Reproduce only this stretch of the listing below: from the line with "передбачає новий закон про мобілізацію" through the line with "08.00 - 16.00", exactly as written, with pictures excluded.

——————————

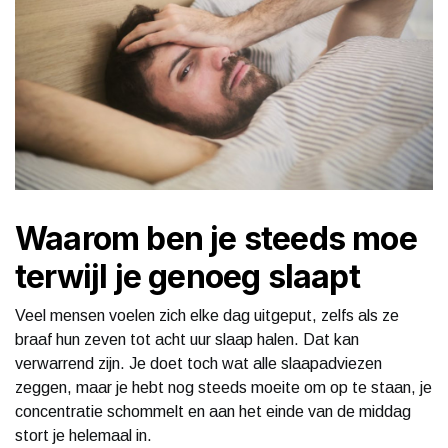
Waarom ben je steeds moe
terwijl je genoeg slaapt
Veel mensen voelen zich elke dag uitgeput, zelfs als ze
braaf hun zeven tot acht uur slaap halen. Dat kan
verwarrend zijn. Je doet toch wat alle slaapadviezen
zeggen, maar je hebt nog steeds moeite om op te staan, je
concentratie schommelt en aan het einde van de middag
stort je helemaal in.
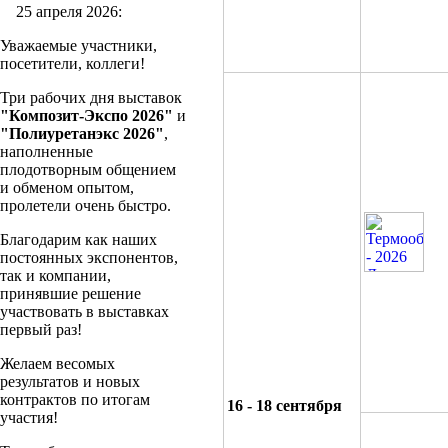
25 апреля 2026:
Уважаемые участники,
посетители, коллеги!
Три рабочих дня выставок
"Композит-Экспо 2026"
и
"Полиуретанэкс 2026"
,
наполненные
плодотворным общением
и обменом опытом,
пролетели очень быстро.
Благодарим как наших
постоянных экспонентов,
так и компании,
принявшие решение
участвовать в выставках
первый раз!
Желаем весомых
результатов и новых
контрактов по итогам
16 - 18 сентября
участия!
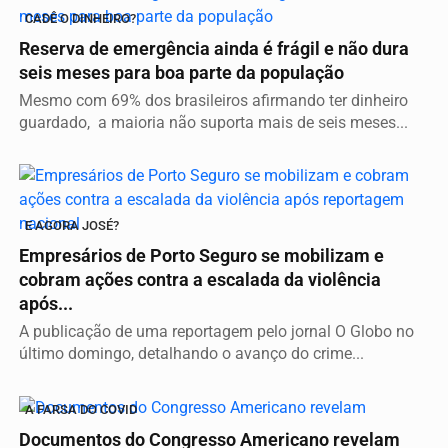
CADÊ O DINHEIRO?
Reserva de emergência ainda é frágil e não dura
seis meses para boa parte da população
Mesmo com 69% dos brasileiros afirmando ter dinheiro
guardado, a maioria não suporta mais de seis meses...
E AGORA JOSÉ?
Empresários de Porto Seguro se mobilizam e
cobram ações contra a escalada da violência
após...
A publicação de uma reportagem pelo jornal O Globo no
último domingo, detalhando o avanço do crime...
A FARSA DO COVID
Documentos do Congresso Americano revelam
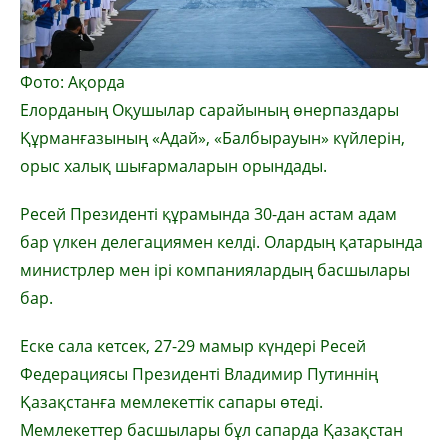
Фото: Ақорда
Елорданың Оқушылар сарайының өнерпаздары
Құрманғазының «Адай», «Балбырауын» күйлерін,
орыс халық шығармаларын орындады.
Ресей Президенті құрамында 30-дан астам адам
бар үлкен делегациямен келді. Олардың қатарында
министрлер мен ірі компаниялардың басшылары
бар.
Еске сала кетсек, 27-29 мамыр күндері Ресей
Федерациясы Президенті Владимир Путиннің
Қазақстанға мемлекеттік сапары өтеді.
Мемлекеттер басшылары бұл сапарда Қазақстан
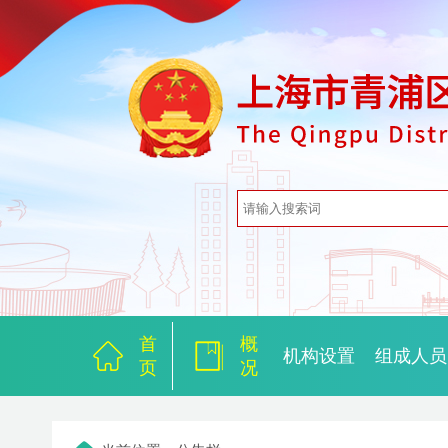
首
概
机构设置
组成人员
页
况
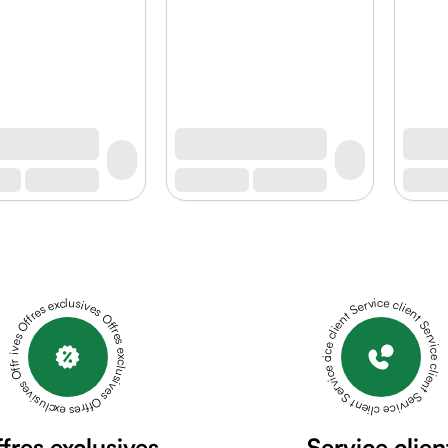
Offres exclusives Offres exclusives Offres exclusives Offres exclusives Offres exclusives
Service client Service client Service client Service client Service client
fres exclusives
Service clien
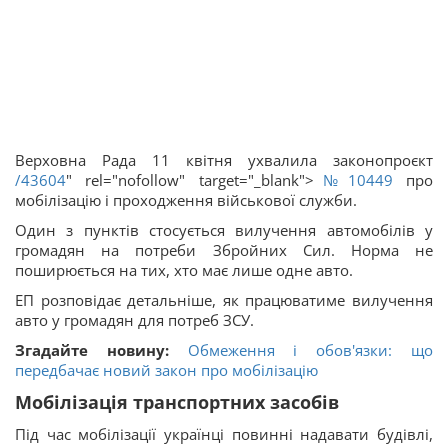
Верховна Рада 11 квітня ухвалила законопроєкт
/43604
" rel="nofollow" target="_blank">
№10449
про
мобілізацію і проходження військової служби.
Один з пунктів стосується вилучення автомобілів у
громадян на потреби Збройних Сил. Норма не
поширюється на тих, хто має лише одне авто.
ЕП розповідає детальніше, як працюватиме вилучення
авто у громадян для потреб ЗСУ.
Згадайте новину:
Обмеження і обов'язки: що
передбачає новий закон про мобілізацію
Мобілізація транспортних засобів
Під час мобілізації українці повинні надавати будівлі,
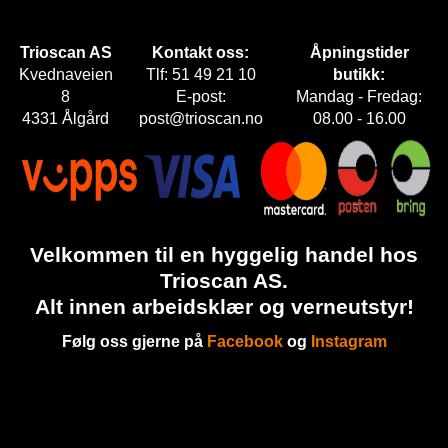
E
T
Trioscan AS
Kontakt oss:
Åpningstider
Kvednaveien
Tlf: 51 49 21 10
butikk:
8
E-post:
Mandag - Fredag:
4331 Ålgård
post@trioscan.no
08.00 - 16.00
Velkommen til en hyggelig handel hos
Trioscan AS.
Alt innen arbeidsklær og verneutstyr!
Følg oss gjerne på
Facebook
og
Instagram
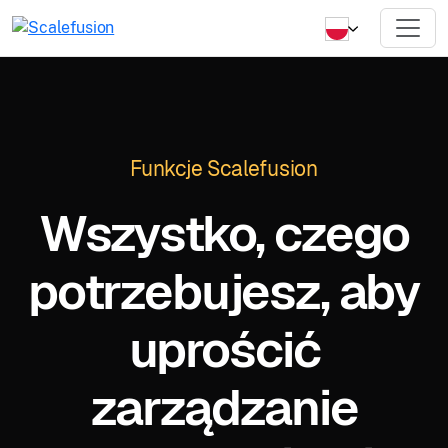
Funkcje Scalefusion
Wszystko, czego
potrzebujesz, aby
uprościć
zarządzanie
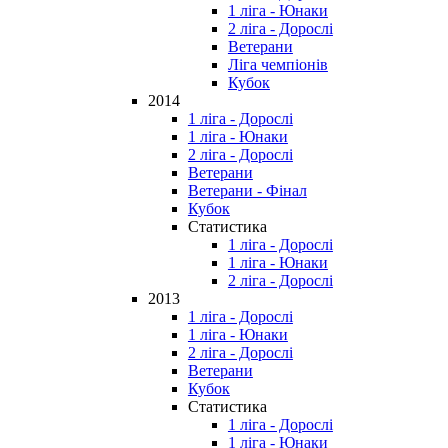
1 ліга - Юнаки
2 ліга - Дорослі
Ветерани
Ліга чемпіонів
Кубок
2014
1 ліга - Дорослі
1 ліга - Юнаки
2 ліга - Дорослі
Ветерани
Ветерани - Фінал
Кубок
Статистика
1 ліга - Дорослі
1 ліга - Юнаки
2 ліга - Дорослі
2013
1 ліга - Дорослі
1 ліга - Юнаки
2 ліга - Дорослі
Ветерани
Кубок
Статистика
1 ліга - Дорослі
1 ліга - Юнаки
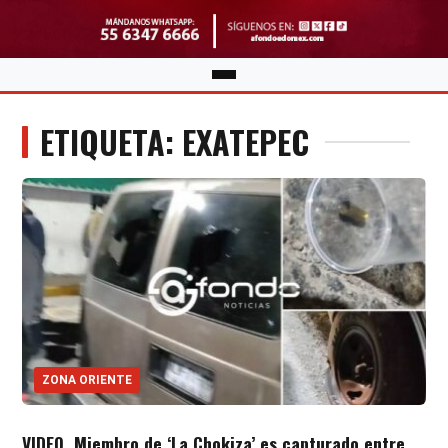
ETIQUETA: EXATEPEC
ZONA ORIENTE
VIDEO. Miembro de ‘La Chokiza’ es capturado entre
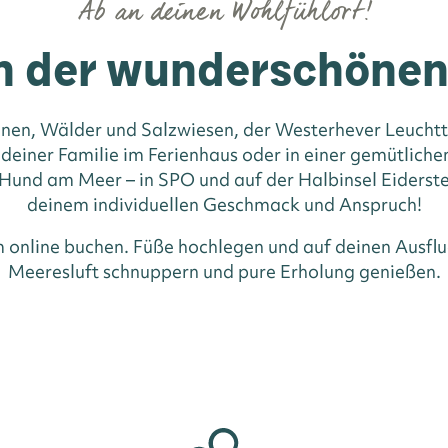
Ab an deinen Wohlfühlort!
n der wunderschöne
nen, Wälder und Salzwiesen, der Westerhever Leuchttu
 deiner Familie im Ferienhaus oder in einer gemütlic
und am Meer – in SPO und auf der Halbinsel Eiderste
deinem individuellen Geschmack und Anspruch!
m online buchen. Füße hochlegen und auf deinen Ausflu
Meeresluft schnuppern und pure Erholung genießen.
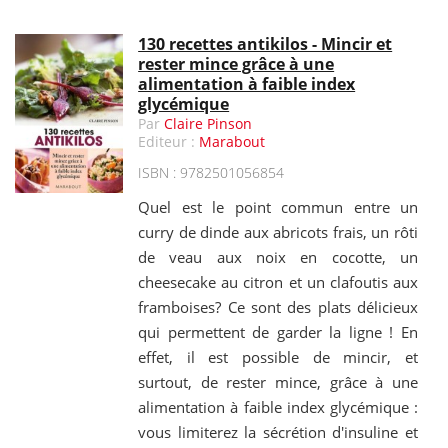
130 recettes antikilos - Mincir et
rester mince grâce à une
alimentation à faible index
glycémique
Par
Claire Pinson
Editeur :
Marabout
ISBN : 9782501056854
Quel est le point commun entre un
curry de dinde aux abricots frais, un rôti
de veau aux noix en cocotte, un
cheesecake au citron et un clafoutis aux
framboises? Ce sont des plats délicieux
qui permettent de garder la ligne ! En
effet, il est possible de mincir, et
surtout, de rester mince, grâce à une
alimentation à faible index glycémique :
vous limiterez la sécrétion d'insuline et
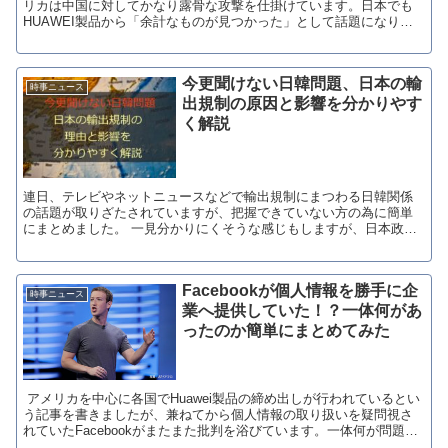
リカは中国に対してかなり露骨な攻撃を仕掛けています。日本でも
HUAWEI製品から「余計なものが見つかった」として話題になりま
したが、HUAWEIの日本法人は否定しており、その正体...
今更聞けない日韓問題、日本の輸
時事ニュース
出規制の原因と影響を分かりやす
く解説
連日、テレビやネットニュースなどで輸出規制にまつわる日韓関係
の話題が取りざたされていますが、把握できていない方の為に簡単
にまとめました。 一見分かりにくそうな感じもしますが、日本政府
決定の要点は至ってシンプルで、 半導体部品...
Facebookが個人情報を勝手に企
時事ニュース
業へ提供していた！？一体何があ
ったのか簡単にまとめてみた
アメリカを中心に各国でHuawei製品の締め出しが行われているとい
う記事を書きましたが、兼ねてから個人情報の取り扱いを疑問視さ
れていたFacebookがまたまた批判を浴びています。一体何が問題な
のか？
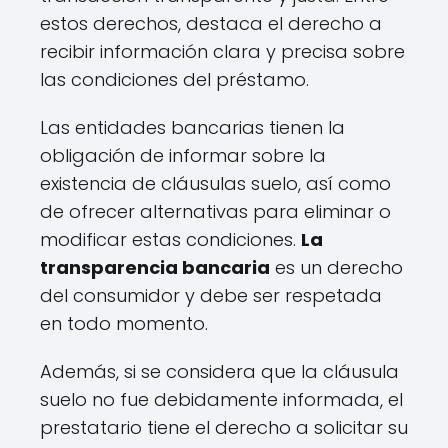
estos derechos, destaca el derecho a
recibir información clara y precisa sobre
las condiciones del préstamo.
Las entidades bancarias tienen la
obligación de informar sobre la
existencia de cláusulas suelo, así como
de ofrecer alternativas para eliminar o
modificar estas condiciones.
La
transparencia bancaria
es un derecho
del consumidor y debe ser respetada
en todo momento.
Además, si se considera que la cláusula
suelo no fue debidamente informada, el
prestatario tiene el derecho a solicitar su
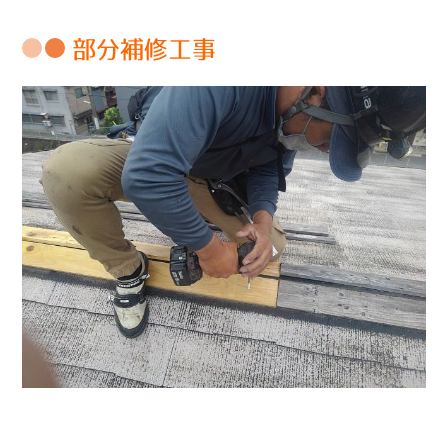
部分補修工事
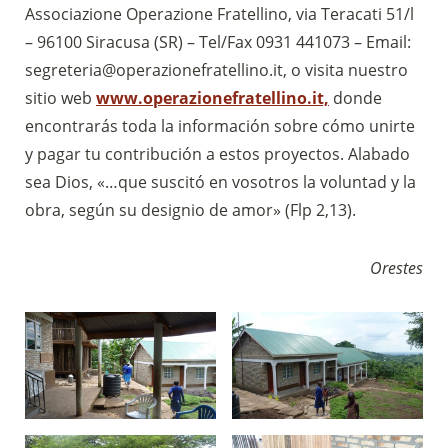
Associazione Operazione Fratellino, via Teracati 51/l
– 96100 Siracusa (SR) – Tel/Fax 0931 441073 – Email:
segreteria@operazionefratellino.it, o visita nuestro
sitio web
www.operazionefratellino.it,
donde
encontrarás toda la información sobre cómo unirte
y pagar tu contribución a estos proyectos. Alabado
sea Dios, «…que suscitó en vosotros la voluntad y la
obra, según su designio de amor» (Flp 2,13).
Orestes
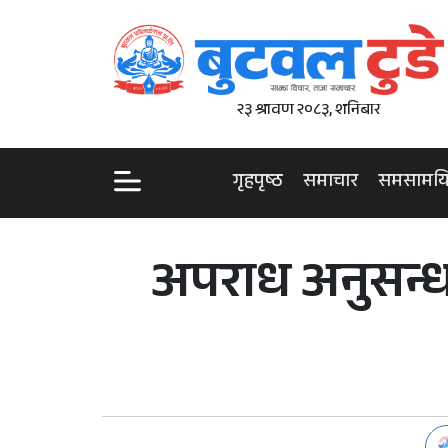
२३ श्रावण २०८३, शनिबार
गृहपृष्ठ
समाचार
समसामय
अपराध अनुसन्धा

——————————

▶ [EXERCISE SOLUTION]
передбачає новий закон про мобілізацію
Мобілізація транспортних засобів
Під час мобілізації українці повинні надавати будівлі,
E
T
Trioscan AS
Kontakt oss:
Åpningstider
Kvednaveien
Tlf: 51 49 21 10
butikk:
8
E-post:
Mandag - Fredag:
4331 Ålgård
post@trioscan.no
08.00 - 16.00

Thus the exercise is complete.